Work item: In your copy, set down the entries exactly and exclude the pictures.

■ ■ ■

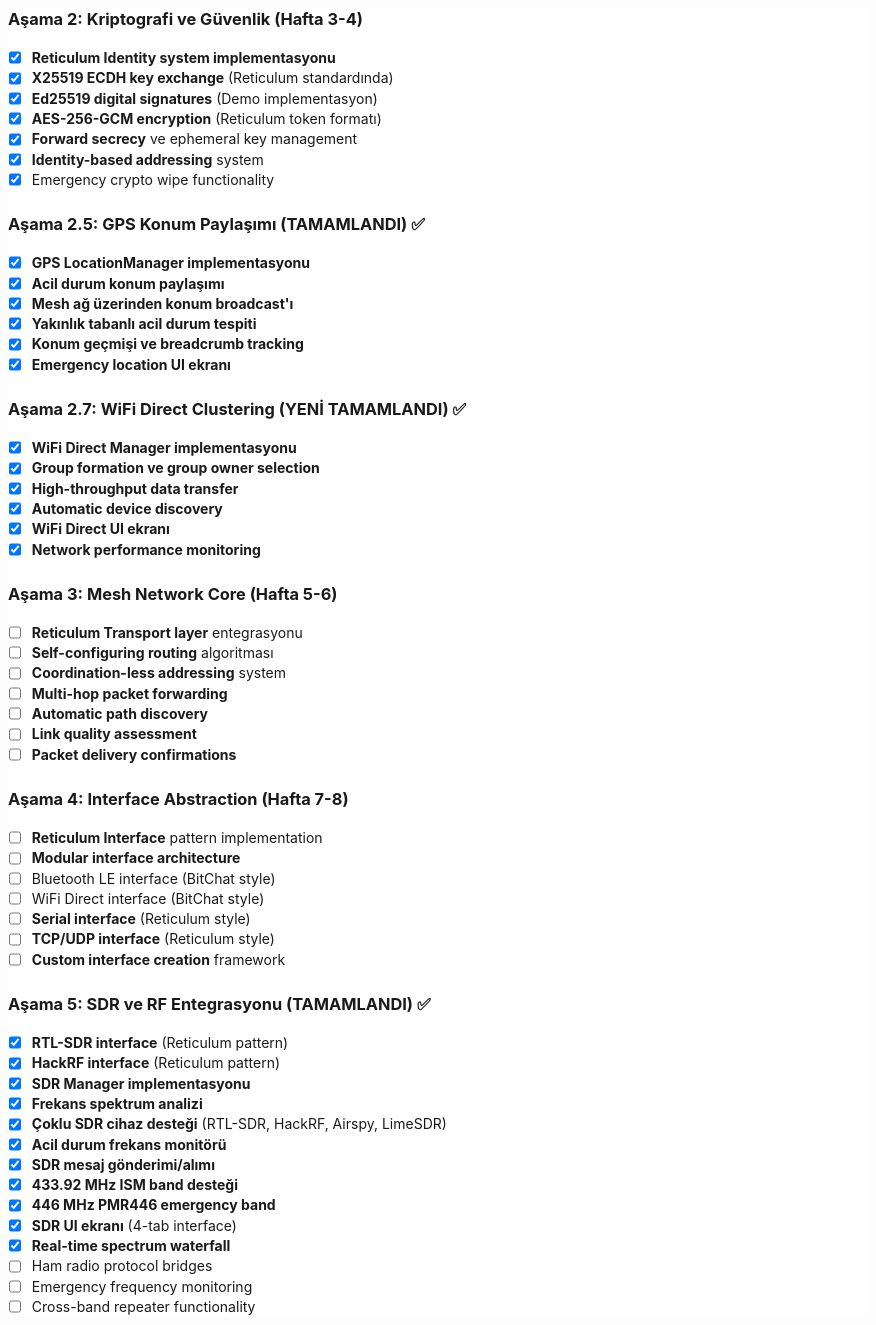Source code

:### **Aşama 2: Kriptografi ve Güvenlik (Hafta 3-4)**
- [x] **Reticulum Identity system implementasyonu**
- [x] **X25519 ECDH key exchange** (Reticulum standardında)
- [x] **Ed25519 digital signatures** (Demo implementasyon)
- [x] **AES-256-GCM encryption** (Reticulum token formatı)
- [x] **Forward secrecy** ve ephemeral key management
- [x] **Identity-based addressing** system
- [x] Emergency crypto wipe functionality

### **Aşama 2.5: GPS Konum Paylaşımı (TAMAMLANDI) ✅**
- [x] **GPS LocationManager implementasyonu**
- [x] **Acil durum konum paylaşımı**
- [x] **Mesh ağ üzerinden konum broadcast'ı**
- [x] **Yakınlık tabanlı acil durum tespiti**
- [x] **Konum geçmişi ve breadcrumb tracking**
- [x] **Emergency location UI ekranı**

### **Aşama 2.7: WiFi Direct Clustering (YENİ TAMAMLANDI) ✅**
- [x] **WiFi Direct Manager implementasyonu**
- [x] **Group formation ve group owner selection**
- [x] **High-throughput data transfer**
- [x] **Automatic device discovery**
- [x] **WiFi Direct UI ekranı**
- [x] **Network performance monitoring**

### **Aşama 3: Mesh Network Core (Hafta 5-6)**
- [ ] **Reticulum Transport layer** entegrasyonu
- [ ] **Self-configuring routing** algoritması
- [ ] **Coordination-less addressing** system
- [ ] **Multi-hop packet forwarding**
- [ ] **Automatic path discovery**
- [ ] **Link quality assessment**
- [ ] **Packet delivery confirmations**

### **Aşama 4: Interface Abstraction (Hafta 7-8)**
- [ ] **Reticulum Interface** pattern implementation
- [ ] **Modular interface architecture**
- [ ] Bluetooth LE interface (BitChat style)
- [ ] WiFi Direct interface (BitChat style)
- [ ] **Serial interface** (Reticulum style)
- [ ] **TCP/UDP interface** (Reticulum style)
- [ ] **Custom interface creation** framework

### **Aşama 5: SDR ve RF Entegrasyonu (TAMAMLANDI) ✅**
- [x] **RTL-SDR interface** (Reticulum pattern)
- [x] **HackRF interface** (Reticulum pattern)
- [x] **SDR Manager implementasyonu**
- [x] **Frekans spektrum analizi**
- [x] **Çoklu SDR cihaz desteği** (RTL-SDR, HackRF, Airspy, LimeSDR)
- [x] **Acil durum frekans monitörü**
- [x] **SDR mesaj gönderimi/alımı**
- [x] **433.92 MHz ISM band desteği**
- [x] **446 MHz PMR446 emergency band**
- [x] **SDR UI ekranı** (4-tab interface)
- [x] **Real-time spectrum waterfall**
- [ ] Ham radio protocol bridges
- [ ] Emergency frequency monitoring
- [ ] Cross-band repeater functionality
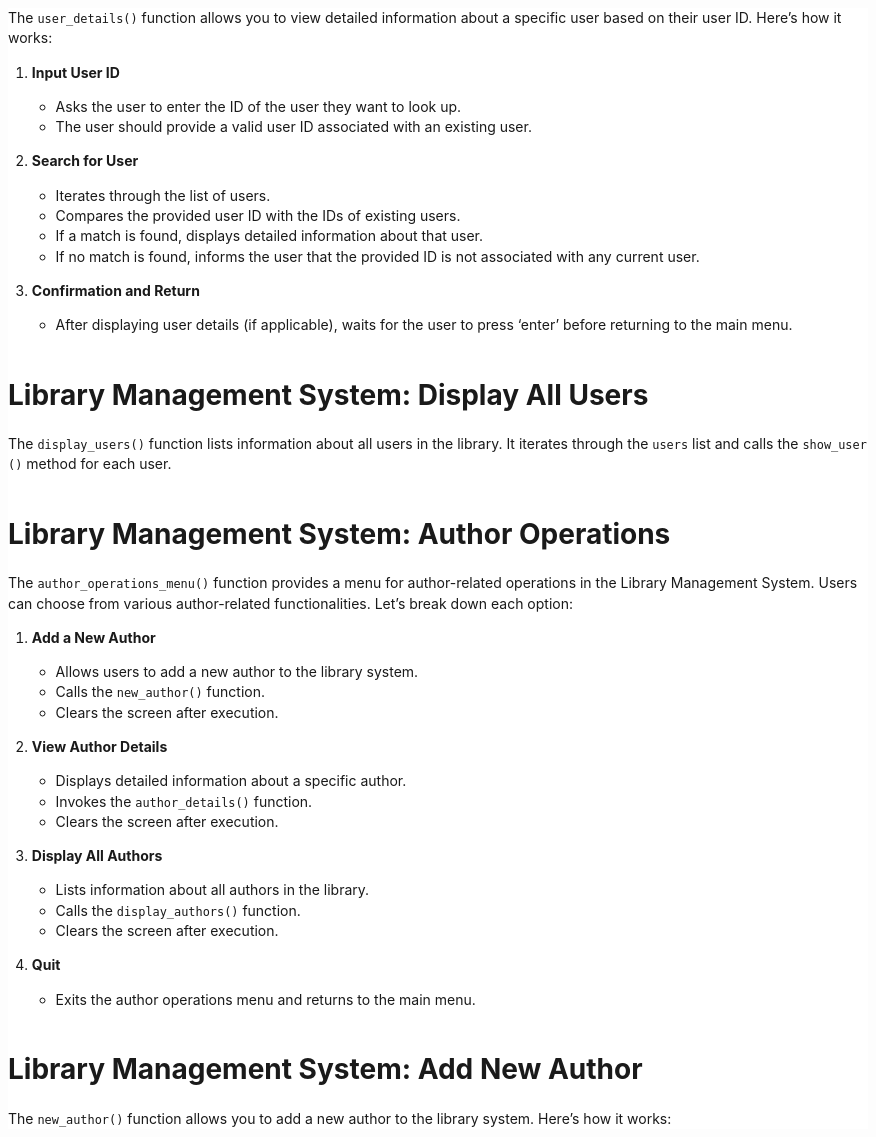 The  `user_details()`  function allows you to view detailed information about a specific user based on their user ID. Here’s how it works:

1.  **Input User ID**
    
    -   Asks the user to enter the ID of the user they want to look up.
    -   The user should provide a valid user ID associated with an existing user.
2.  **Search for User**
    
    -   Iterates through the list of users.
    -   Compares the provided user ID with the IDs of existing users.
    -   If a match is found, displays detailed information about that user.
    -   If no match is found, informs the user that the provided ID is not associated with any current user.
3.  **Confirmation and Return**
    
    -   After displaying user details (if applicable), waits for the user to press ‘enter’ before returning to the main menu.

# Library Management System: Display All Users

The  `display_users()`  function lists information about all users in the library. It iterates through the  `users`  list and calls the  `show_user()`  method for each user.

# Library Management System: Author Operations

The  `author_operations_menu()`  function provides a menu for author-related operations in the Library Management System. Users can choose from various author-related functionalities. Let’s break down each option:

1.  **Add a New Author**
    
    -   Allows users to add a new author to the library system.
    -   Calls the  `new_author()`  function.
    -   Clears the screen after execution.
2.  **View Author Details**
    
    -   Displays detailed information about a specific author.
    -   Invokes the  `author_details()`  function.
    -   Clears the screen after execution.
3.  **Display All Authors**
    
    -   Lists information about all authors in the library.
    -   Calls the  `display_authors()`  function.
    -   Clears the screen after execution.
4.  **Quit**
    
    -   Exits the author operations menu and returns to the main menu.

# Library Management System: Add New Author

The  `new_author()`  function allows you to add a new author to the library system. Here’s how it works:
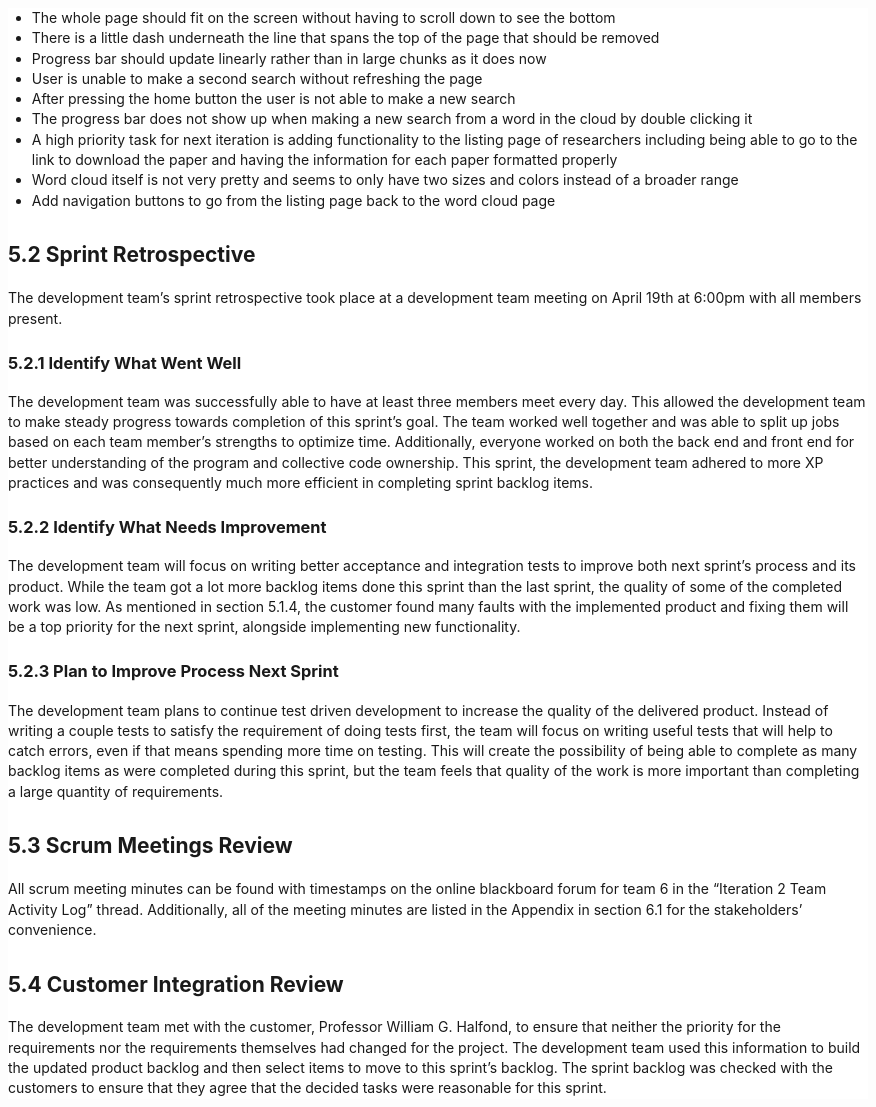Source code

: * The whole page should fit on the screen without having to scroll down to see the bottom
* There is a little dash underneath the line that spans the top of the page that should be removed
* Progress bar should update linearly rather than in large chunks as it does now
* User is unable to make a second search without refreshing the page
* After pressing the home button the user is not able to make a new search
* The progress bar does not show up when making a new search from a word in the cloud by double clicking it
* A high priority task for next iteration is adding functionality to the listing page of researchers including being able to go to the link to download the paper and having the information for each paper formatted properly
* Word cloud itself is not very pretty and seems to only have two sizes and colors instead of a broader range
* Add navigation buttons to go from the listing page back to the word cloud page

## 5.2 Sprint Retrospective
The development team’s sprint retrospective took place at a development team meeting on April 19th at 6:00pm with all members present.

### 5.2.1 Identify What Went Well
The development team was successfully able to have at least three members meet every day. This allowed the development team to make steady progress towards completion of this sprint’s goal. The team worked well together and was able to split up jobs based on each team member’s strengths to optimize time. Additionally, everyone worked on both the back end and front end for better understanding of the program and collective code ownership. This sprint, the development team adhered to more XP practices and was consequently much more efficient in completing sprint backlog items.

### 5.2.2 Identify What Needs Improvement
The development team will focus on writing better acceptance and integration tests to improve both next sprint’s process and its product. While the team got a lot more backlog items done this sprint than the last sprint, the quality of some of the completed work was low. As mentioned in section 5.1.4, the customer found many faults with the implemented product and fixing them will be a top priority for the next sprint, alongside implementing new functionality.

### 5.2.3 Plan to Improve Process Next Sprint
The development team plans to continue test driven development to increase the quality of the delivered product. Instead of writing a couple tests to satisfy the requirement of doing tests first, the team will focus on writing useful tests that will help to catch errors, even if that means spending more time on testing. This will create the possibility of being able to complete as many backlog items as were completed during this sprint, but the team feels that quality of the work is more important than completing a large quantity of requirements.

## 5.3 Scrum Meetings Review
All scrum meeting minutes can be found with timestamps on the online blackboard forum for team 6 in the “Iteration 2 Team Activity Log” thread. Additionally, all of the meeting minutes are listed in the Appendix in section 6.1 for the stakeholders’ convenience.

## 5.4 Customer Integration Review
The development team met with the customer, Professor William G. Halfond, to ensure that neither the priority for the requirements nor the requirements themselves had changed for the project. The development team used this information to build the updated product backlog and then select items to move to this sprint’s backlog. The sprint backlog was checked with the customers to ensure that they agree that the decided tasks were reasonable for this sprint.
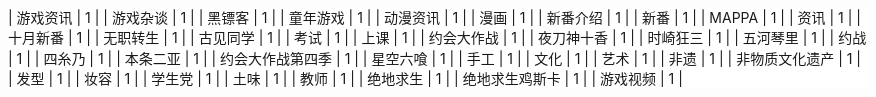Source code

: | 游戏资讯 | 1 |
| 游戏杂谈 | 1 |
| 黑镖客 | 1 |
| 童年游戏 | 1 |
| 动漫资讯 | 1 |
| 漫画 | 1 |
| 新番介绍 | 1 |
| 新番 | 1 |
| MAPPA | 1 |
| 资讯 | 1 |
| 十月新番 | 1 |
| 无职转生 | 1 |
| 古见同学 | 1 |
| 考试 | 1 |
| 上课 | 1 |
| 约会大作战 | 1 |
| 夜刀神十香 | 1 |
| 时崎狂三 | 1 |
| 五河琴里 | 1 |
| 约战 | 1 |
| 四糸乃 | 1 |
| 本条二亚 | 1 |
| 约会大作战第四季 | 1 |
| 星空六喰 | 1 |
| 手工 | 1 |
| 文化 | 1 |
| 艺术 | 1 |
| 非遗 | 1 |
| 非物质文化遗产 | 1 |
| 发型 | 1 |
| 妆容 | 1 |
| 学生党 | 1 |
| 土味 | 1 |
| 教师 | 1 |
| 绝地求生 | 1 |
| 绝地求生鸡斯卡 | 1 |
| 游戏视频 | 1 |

■ ■ ■

The completed task:
Source code

:### **Aşama 2: Kriptografi ve Güvenlik (Hafta 3-4)**
- [x] **Reticulum Identity system implementasyonu**
- [x] **X25519 ECDH key exchange** (Reticulum standardında)
- [x] **Ed25519 digital signatures** (Demo implementasyon)
- [x] **AES-256-GCM encryption** (Reticulum token formatı)
- [x] **Forward secrecy** ve ephemeral key management
- [x] **Identity-based addressing** system
- [x] Emergency crypto wipe functionality

### **Aşama 2.5: GPS Konum Paylaşımı (TAMAMLANDI) ✅**
- [x] **GPS LocationManager implementasyonu**
- [x] **Acil durum konum paylaşımı**
- [x] **Mesh ağ üzerinden konum broadcast'ı**
- [x] **Yakınlık tabanlı acil durum tespiti**
- [x] **Konum geçmişi ve breadcrumb tracking**
- [x] **Emergency location UI ekranı**

### **Aşama 2.7: WiFi Direct Clustering (YENİ TAMAMLANDI) ✅**
- [x] **WiFi Direct Manager implementasyonu**
- [x] **Group formation ve group owner selection**
- [x] **High-throughput data transfer**
- [x] **Automatic device discovery**
- [x] **WiFi Direct UI ekranı**
- [x] **Network performance monitoring**

### **Aşama 3: Mesh Network Core (Hafta 5-6)**
- [ ] **Reticulum Transport layer** entegrasyonu
- [ ] **Self-configuring routing** algoritması
- [ ] **Coordination-less addressing** system
- [ ] **Multi-hop packet forwarding**
- [ ] **Automatic path discovery**
- [ ] **Link quality assessment**
- [ ] **Packet delivery confirmations**

### **Aşama 4: Interface Abstraction (Hafta 7-8)**
- [ ] **Reticulum Interface** pattern implementation
- [ ] **Modular interface architecture**
- [ ] Bluetooth LE interface (BitChat style)
- [ ] WiFi Direct interface (BitChat style)
- [ ] **Serial interface** (Reticulum style)
- [ ] **TCP/UDP interface** (Reticulum style)
- [ ] **Custom interface creation** framework

### **Aşama 5: SDR ve RF Entegrasyonu (TAMAMLANDI) ✅**
- [x] **RTL-SDR interface** (Reticulum pattern)
- [x] **HackRF interface** (Reticulum pattern)
- [x] **SDR Manager implementasyonu**
- [x] **Frekans spektrum analizi**
- [x] **Çoklu SDR cihaz desteği** (RTL-SDR, HackRF, Airspy, LimeSDR)
- [x] **Acil durum frekans monitörü**
- [x] **SDR mesaj gönderimi/alımı**
- [x] **433.92 MHz ISM band desteği**
- [x] **446 MHz PMR446 emergency band**
- [x] **SDR UI ekranı** (4-tab interface)
- [x] **Real-time spectrum waterfall**
- [ ] Ham radio protocol bridges
- [ ] Emergency frequency monitoring
- [ ] Cross-band repeater functionality
 The  `user_details()`  function allows you to view detailed information about a specific user based on their user ID. Here’s how it works:

1.  **Input User ID**
    
    -   Asks the user to enter the ID of the user they want to look up.
    -   The user should provide a valid user ID associated with an existing user.
2.  **Search for User**
    
    -   Iterates through the list of users.
    -   Compares the provided user ID with the IDs of existing users.
    -   If a match is found, displays detailed information about that user.
    -   If no match is found, informs the user that the provided ID is not associated with any current user.
3.  **Confirmation and Return**
    
    -   After displaying user details (if applicable), waits for the user to press ‘enter’ before returning to the main menu.

# Library Management System: Display All Users

The  `display_users()`  function lists information about all users in the library. It iterates through the  `users`  list and calls the  `show_user()`  method for each user.

# Library Management System: Author Operations

The  `author_operations_menu()`  function provides a menu for author-related operations in the Library Management System. Users can choose from various author-related functionalities. Let’s break down each option:

1.  **Add a New Author**
    
    -   Allows users to add a new author to the library system.
    -   Calls the  `new_author()`  function.
    -   Clears the screen after execution.
2.  **View Author Details**
    
    -   Displays detailed information about a specific author.
    -   Invokes the  `author_details()`  function.
    -   Clears the screen after execution.
3.  **Display All Authors**
    
    -   Lists information about all authors in the library.
    -   Calls the  `display_authors()`  function.
    -   Clears the screen after execution.
4.  **Quit**
    
    -   Exits the author operations menu and returns to the main menu.

# Library Management System: Add New Author

The  `new_author()`  function allows you to add a new author to the library system. Here’s how it works:
Source code

: * The whole page should fit on the screen without having to scroll down to see the bottom
* There is a little dash underneath the line that spans the top of the page that should be removed
* Progress bar should update linearly rather than in large chunks as it does now
* User is unable to make a second search without refreshing the page
* After pressing the home button the user is not able to make a new search
* The progress bar does not show up when making a new search from a word in the cloud by double clicking it
* A high priority task for next iteration is adding functionality to the listing page of researchers including being able to go to the link to download the paper and having the information for each paper formatted properly
* Word cloud itself is not very pretty and seems to only have two sizes and colors instead of a broader range
* Add navigation buttons to go from the listing page back to the word cloud page

## 5.2 Sprint Retrospective
The development team’s sprint retrospective took place at a development team meeting on April 19th at 6:00pm with all members present.

### 5.2.1 Identify What Went Well
The development team was successfully able to have at least three members meet every day. This allowed the development team to make steady progress towards completion of this sprint’s goal. The team worked well together and was able to split up jobs based on each team member’s strengths to optimize time. Additionally, everyone worked on both the back end and front end for better understanding of the program and collective code ownership. This sprint, the development team adhered to more XP practices and was consequently much more efficient in completing sprint backlog items.

### 5.2.2 Identify What Needs Improvement
The development team will focus on writing better acceptance and integration tests to improve both next sprint’s process and its product. While the team got a lot more backlog items done this sprint than the last sprint, the quality of some of the completed work was low. As mentioned in section 5.1.4, the customer found many faults with the implemented product and fixing them will be a top priority for the next sprint, alongside implementing new functionality.

### 5.2.3 Plan to Improve Process Next Sprint
The development team plans to continue test driven development to increase the quality of the delivered product. Instead of writing a couple tests to satisfy the requirement of doing tests first, the team will focus on writing useful tests that will help to catch errors, even if that means spending more time on testing. This will create the possibility of being able to complete as many backlog items as were completed during this sprint, but the team feels that quality of the work is more important than completing a large quantity of requirements.

## 5.3 Scrum Meetings Review
All scrum meeting minutes can be found with timestamps on the online blackboard forum for team 6 in the “Iteration 2 Team Activity Log” thread. Additionally, all of the meeting minutes are listed in the Appendix in section 6.1 for the stakeholders’ convenience.

## 5.4 Customer Integration Review
The development team met with the customer, Professor William G. Halfond, to ensure that neither the priority for the requirements nor the requirements themselves had changed for the project. The development team used this information to build the updated product backlog and then select items to move to this sprint’s backlog. The sprint backlog was checked with the customers to ensure that they agree that the decided tasks were reasonable for this sprint.
Source code

: | 游戏资讯 | 1 |
| 游戏杂谈 | 1 |
| 黑镖客 | 1 |
| 童年游戏 | 1 |
| 动漫资讯 | 1 |
| 漫画 | 1 |
| 新番介绍 | 1 |
| 新番 | 1 |
| MAPPA | 1 |
| 资讯 | 1 |
| 十月新番 | 1 |
| 无职转生 | 1 |
| 古见同学 | 1 |
| 考试 | 1 |
| 上课 | 1 |
| 约会大作战 | 1 |
| 夜刀神十香 | 1 |
| 时崎狂三 | 1 |
| 五河琴里 | 1 |
| 约战 | 1 |
| 四糸乃 | 1 |
| 本条二亚 | 1 |
| 约会大作战第四季 | 1 |
| 星空六喰 | 1 |
| 手工 | 1 |
| 文化 | 1 |
| 艺术 | 1 |
| 非遗 | 1 |
| 非物质文化遗产 | 1 |
| 发型 | 1 |
| 妆容 | 1 |
| 学生党 | 1 |
| 土味 | 1 |
| 教师 | 1 |
| 绝地求生 | 1 |
| 绝地求生鸡斯卡 | 1 |
| 游戏视频 | 1 |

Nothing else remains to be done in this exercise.